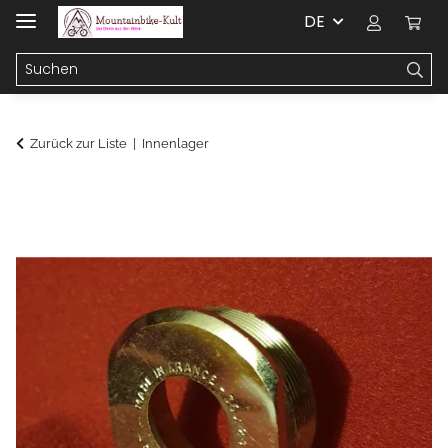
DE
Zurück zur Liste
Innenlager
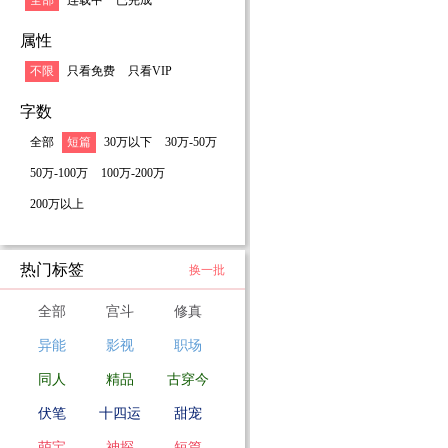
全部
连载中
已完成
属性
不限
只看免费
只看VIP
字数
全部
短篇
30万以下
30万-50万
50万-100万
100万-200万
200万以上
热门标签
换一批
全部
宫斗
修真
异能
影视
职场
同人
精品
古穿今
伏笔
十四运
甜宠
萌宝
神探
短篇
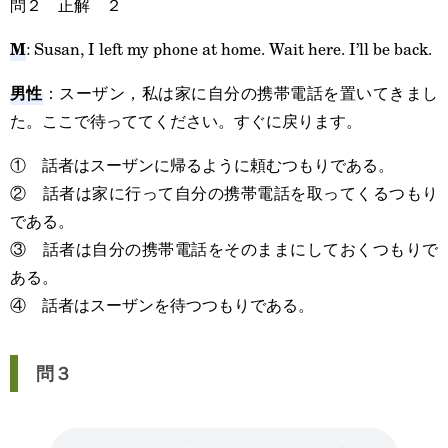
問２ 正解 ２
M
: Susan, I left my phone at home. Wait here. I’ll be back.
男性
：スーザン，私は家に自分の携帯電話を置いてきまし
た。ここで待っててください。すぐに戻ります。
① 話者はスーザンに帰るように頼むつもりである。
② 話者は家に行って自分の携帯電話を取ってくるつもり
である。
③ 話者は自分の携帯電話をそのままにしておくつもりで
ある。
④ 話者はスーザンを待つつもりである。
問３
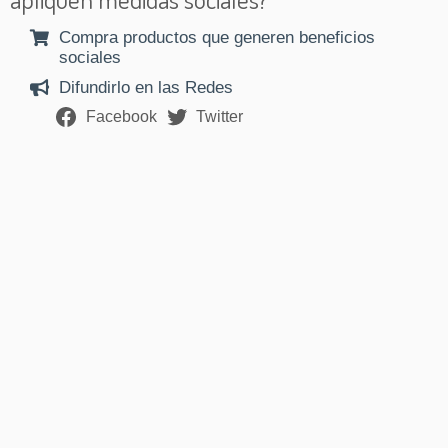
Compra productos que generen beneficios
sociales
Difundirlo en las Redes
Facebook
Twitter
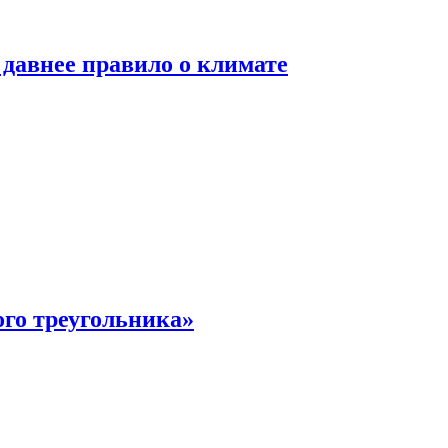
давнее правило о климате
ого треугольника»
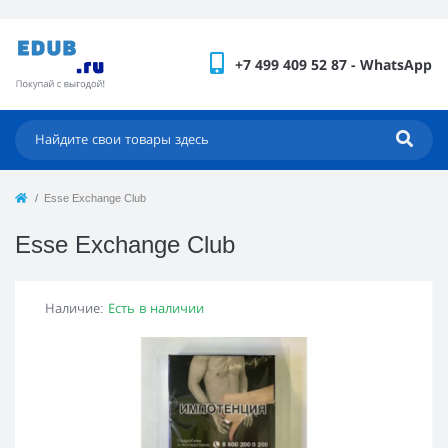
+7 499 409 52 87 - WhatsApp
Esse Exchange Club
Esse Exchange Club
Наличие:
Есть в наличии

Work task> Recast the text of all the rows above as a Markdown table with the columns Line and Extracted text. Number each non-blank line in sequence, and leave the pictures out.

Solution>
| Line | Extracted text |
|---|---|
| 1 | DE |
| 2 | Zurück zur Liste |
| 3 | Innenlager |
| 4 | 全部 |
| 5 | 连载中 |
| 6 | 已完成 |
| 7 | 属性 |
| 8 | 不限 |
| 9 | 只看免费 |
| 10 | 只看VIP |
| 11 | 字数 |
| 12 | 全部 |
| 13 | 短篇 |
| 14 | 30万以下 |
| 15 | 30万-50万 |
| 16 | 50万-100万 |
| 17 | 100万-200万 |
| 18 | 200万以上 |
| 19 | 热门标签 |
| 20 | 换一批 |
| 21 | 全部 |
| 22 | 宫斗 |
| 23 | 修真 |
| 24 | 异能 |
| 25 | 影视 |
| 26 | 职场 |
| 27 | 同人 |
| 28 | 精品 |
| 29 | 古穿今 |
| 30 | 伏笔 |
| 31 | 十四运 |
| 32 | 甜宠 |
| 33 | 萌宝 |
| 34 | 神探 |
| 35 | 短篇 |
| 36 | 問２ 正解 ２ |
| 37 | M |
| 38 | : Susan, I left my phone at home. Wait here. I’ll be back. |
| 39 | 男性 |
| 40 | ：スーザン，私は家に自分の携帯電話を置いてきまし |
| 41 | た。ここで待っててください。すぐに戻ります。 |
| 42 | ① 話者はスーザンに帰るように頼むつもりである。 |
| 43 | ② 話者は家に行って自分の携帯電話を取ってくるつもり |
| 44 | である。 |
| 45 | ③ 話者は自分の携帯電話をそのままにしておくつもりで |
| 46 | ある。 |
| 47 | ④ 話者はスーザンを待つつもりである。 |
| 48 | 問３ |
| 49 | Compra productos que generen beneficios |
| 50 | sociales |
| 51 | Difundirlo en las Redes |
| 52 | Facebook |
| 53 | Twitter |
| 54 | давнее правило о климате |
| 55 | ого треугольника» |
| 56 | +7 499 409 52 87 - WhatsApp |
| 57 | Esse Exchange Club |
| 58 | Esse Exchange Club |
| 59 | Наличие: |
| 60 | Есть в наличии |